Note, this is not a case of dot com style free build-it-and-they'll-come strategies: it's a case of never building the value prop at all.

Here's another way to think about it: business strategy is a game of value capture and creation. How do you create the most value, and then capture the lion's share? In this case, instead of maxiziming value creation, the NYT is minimizing it.

This is an error, because such a strategy is almost sure to be dominated by one which maximizes value creation, but captures a smaller share of that value, because percentage growth is proportionately larger in the latter case.

There are many innovative ways for the NYT to capture more value from it's content. But I think they all flow from the very, very basic understanding that it's goods are networked goods, they realize network FX, and micromedia aren't substitutes for the NYT's content, they're complements to it - the source the aforementioned network FX - and this complementarity is how new value is created.

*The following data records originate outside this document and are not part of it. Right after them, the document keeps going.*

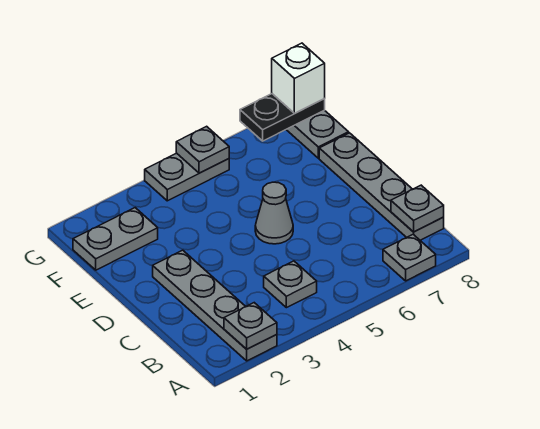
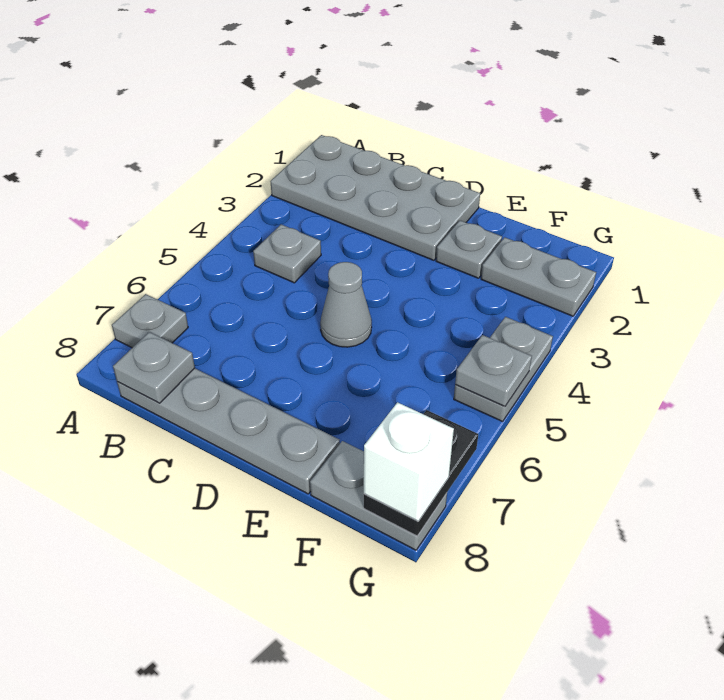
grey 1x4 plate [153,250,277,361] -> grey 2x4 plate [270,135,480,260]
grey 1x1 plate [224,303,277,349] -> grey 1x1 plate moved to [436,220,502,278]
grey 1x2 plate [73,208,158,270] -> grey 1x2 plate turned to [481,237,596,316]

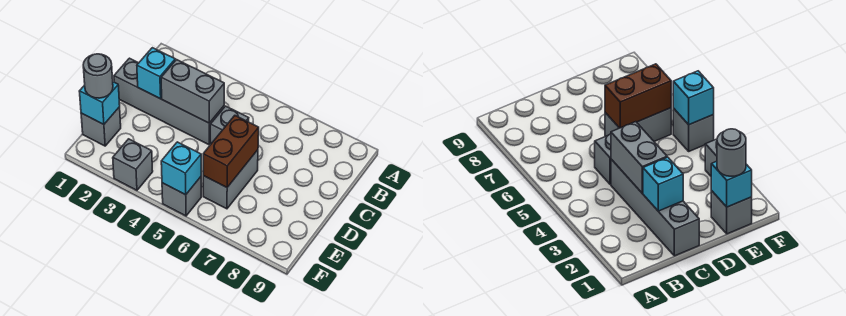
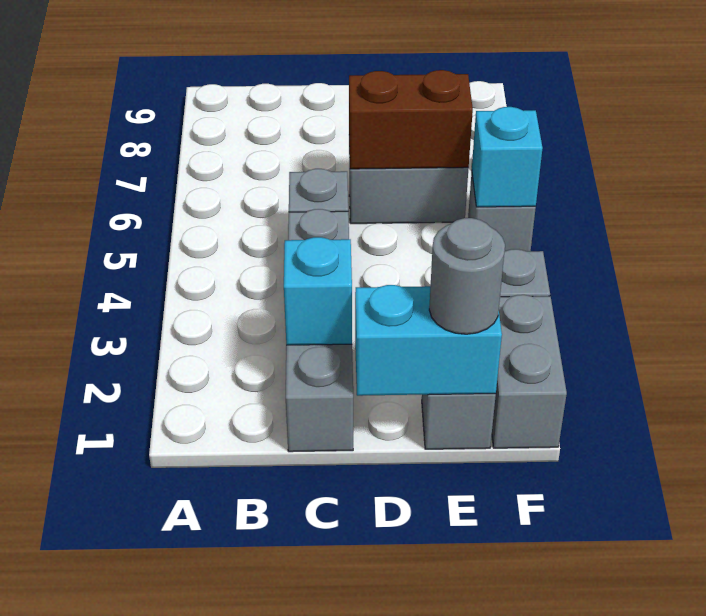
grey 1x2 brick [161,60,224,123] -> grey 1x2 brick moved to [492,295,567,448]
cyan 1x1 brick [79,82,120,125] -> cyan 1x2 brick [355,285,502,396]

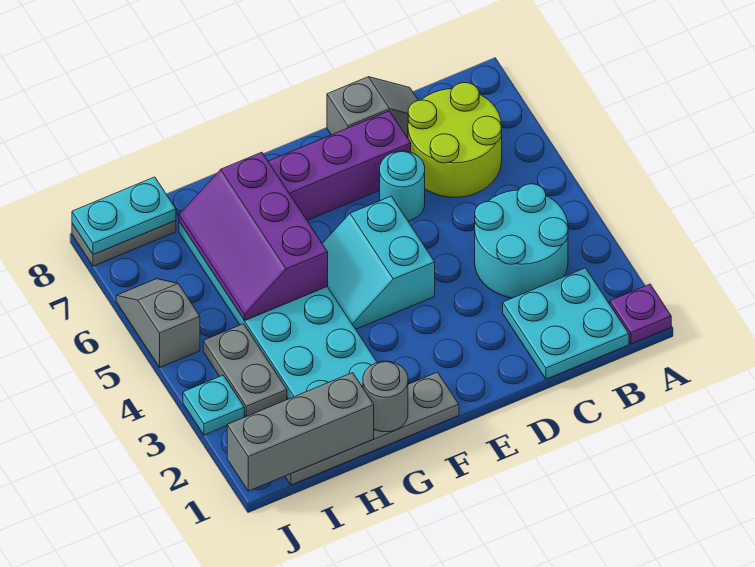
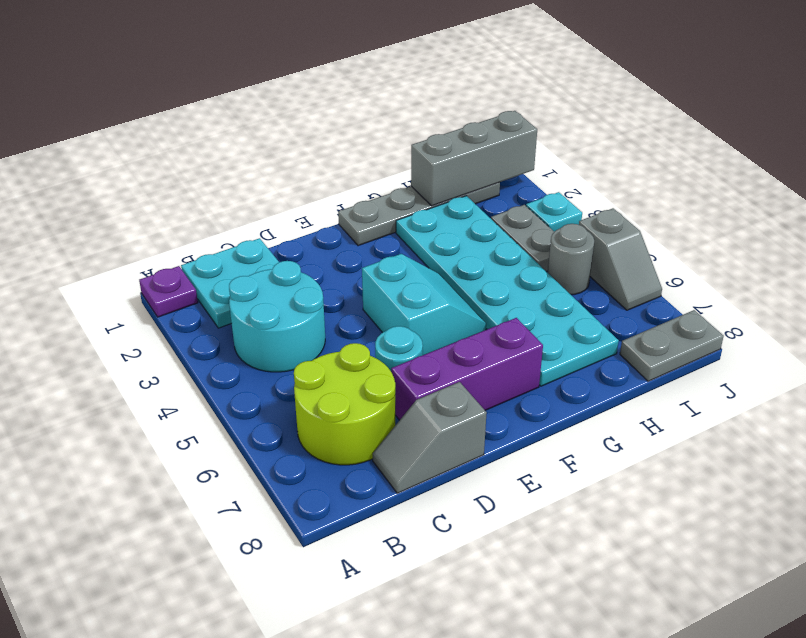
grey 1x1 round brick [363,361,408,432] -> grey 1x1 round brick moved to [548,224,594,295]
purple 2x3 slope [179,152,328,320] -> none
cyan 1x2 plate [72,177,176,255] -> none

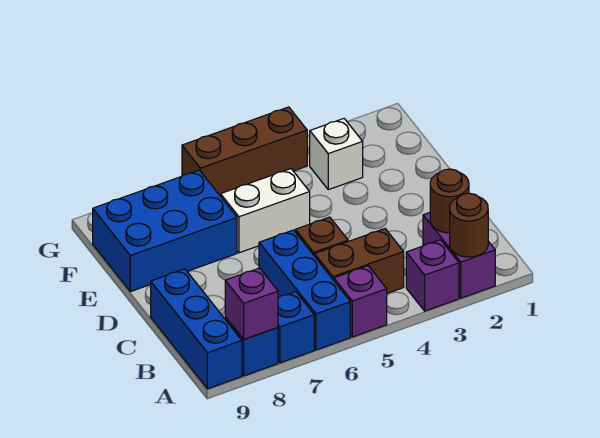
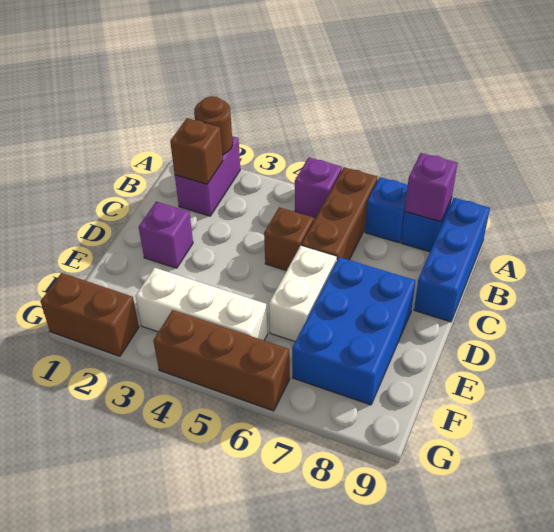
purple 1x1 brick [406,240,459,311] -> purple 1x1 brick moved to [139,202,193,268]
blue 1x3 brick [259,230,350,350] -> brown 1x3 brick [301,167,378,260]
brown 1x1 round brick [430,169,469,233] -> brown 1x1 brick [170,118,223,184]
brown 1x2 brick [315,229,404,293] -> brown 1x2 brick moved to [41,273,139,356]
white 1x2 brick [221,169,310,253] -> white 1x2 brick turned to [269,246,337,342]
blue 2x3 brick [93,170,237,292] -> blue 2x3 brick turned to [292,257,416,405]
white 1x1 brick [310,119,363,190] -> white 1x3 brick [136,268,268,340]

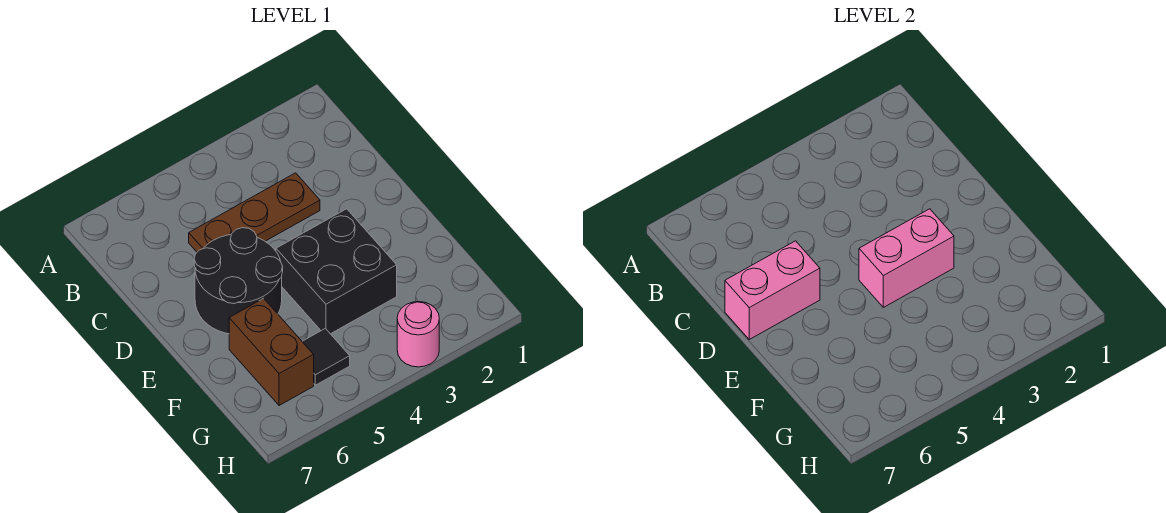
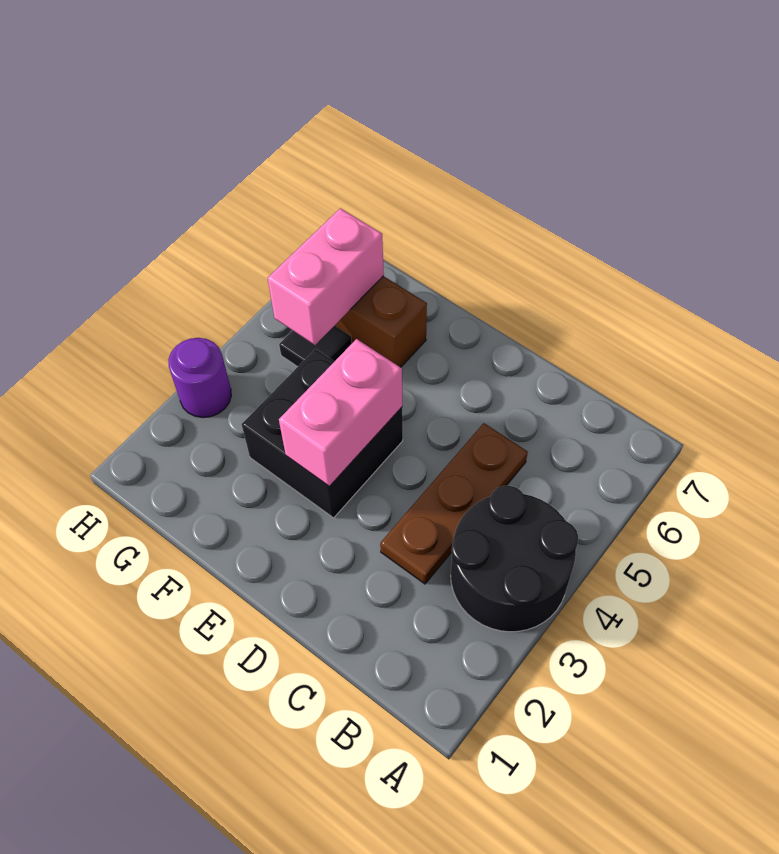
black 2x2 round brick [194,228,283,334] -> black 2x2 round brick moved to [451,486,578,632]
pink 1x2 brick [725,241,820,339] -> pink 1x2 brick moved to [268,208,384,345]
pink 1x1 round brick [397,302,439,367] -> purple 1x1 round brick [168,338,231,418]

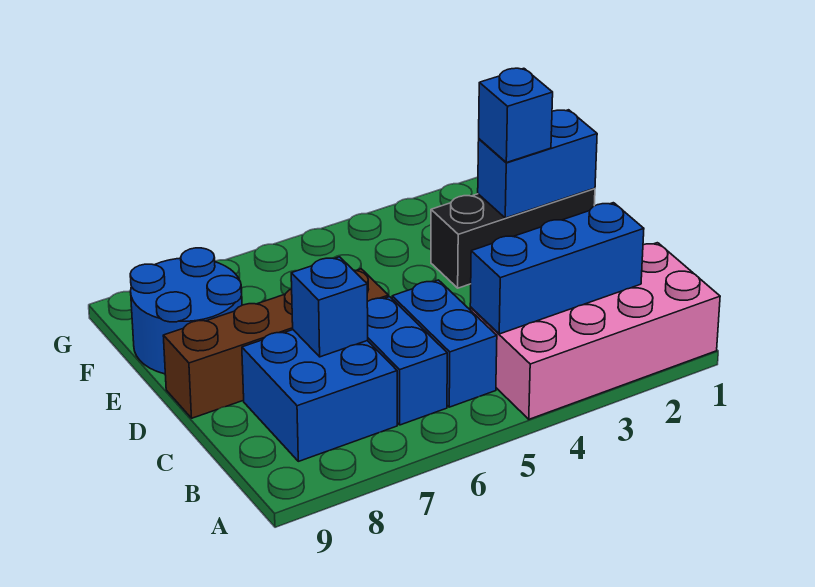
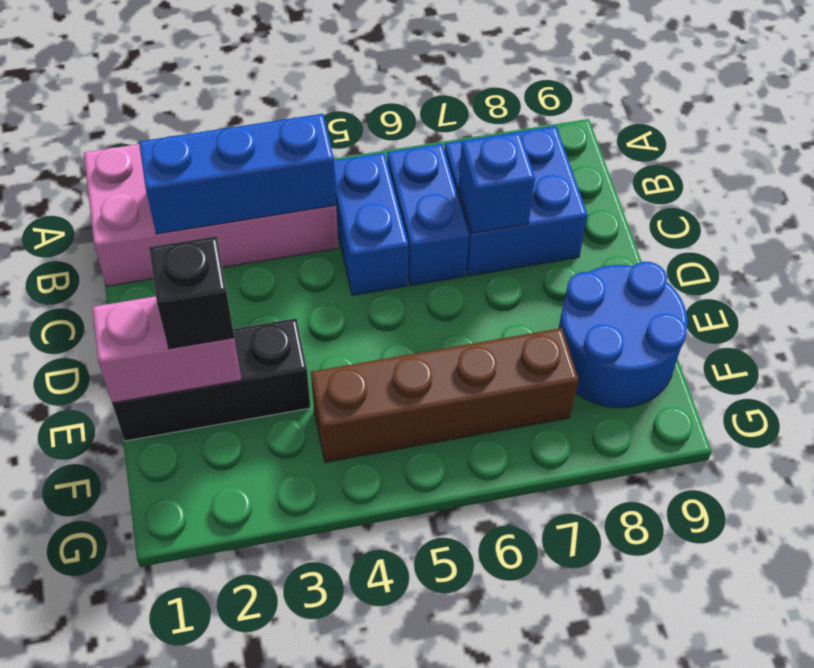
brown 1x4 brick [163,269,388,418] -> brown 1x4 brick moved to [311,328,578,462]
blue 1x2 brick [478,110,597,218] -> pink 1x2 brick [92,296,242,403]
blue 1x1 brick [479,68,553,163] -> black 1x1 brick [149,236,234,349]

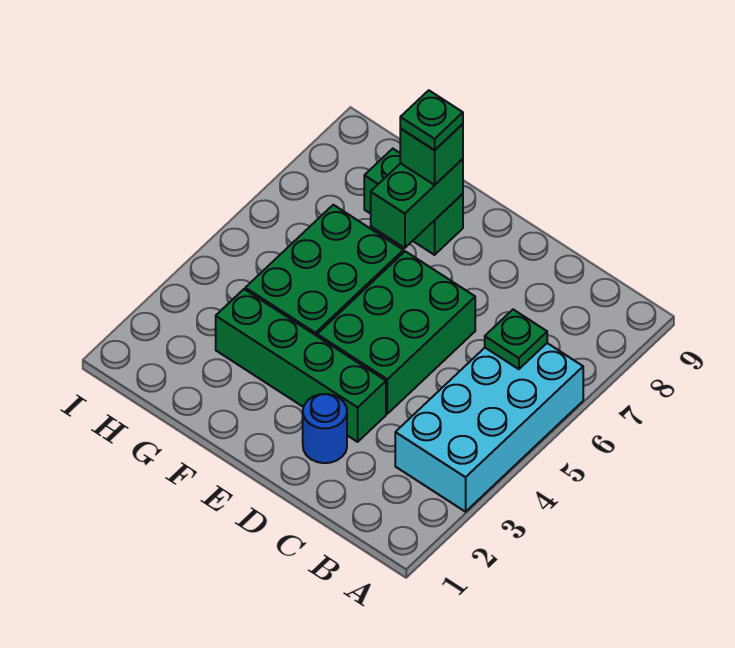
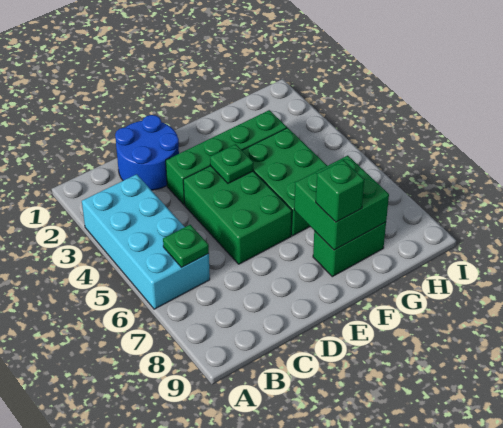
blue 1x1 round brick [303,394,347,463] -> blue 2x2 round brick [115,115,179,190]
green 1x2 brick [371,159,463,248] -> green 2x2 brick [294,156,389,250]
green 1x1 plate [400,90,463,150] -> green 1x1 plate moved to [210,144,253,183]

That's where they should be looking to capture value, by co-opting key bloggers or otherwise indirectly monetizing their heavily-discussed content - exactly the inverse of what they're planning on doing.

Of course the real heart of the matter is that by charging for access, the NYT destroys this complementarity and forces consumers to choose: it turns micromedia from complements into substitutes in media consumption. Instead of co-opting micromedia, they're competing with it.

That's a really bad idea, not least because increasing competition for yourself is generally not a great strategic move. But it's doubly bad because there are plenty of substitutes for the NYT's op-ed and (especially) columnists, because the price/value ratio of their offering is collapsing - so, the obvious unintended consequence of such a strategy is growing irrelevanace, and declining ad dollars.

In other words, I'm fairly sure not that many people derive as much value from Nick Kristof, Tom Friedman, and David Brooks as the NYT's strategists think. I certainly don't, because the micromedia explosion means I've got many great substitutes like Juan Cole and Nouriel Roubini, who aren't just columnists - they're experts.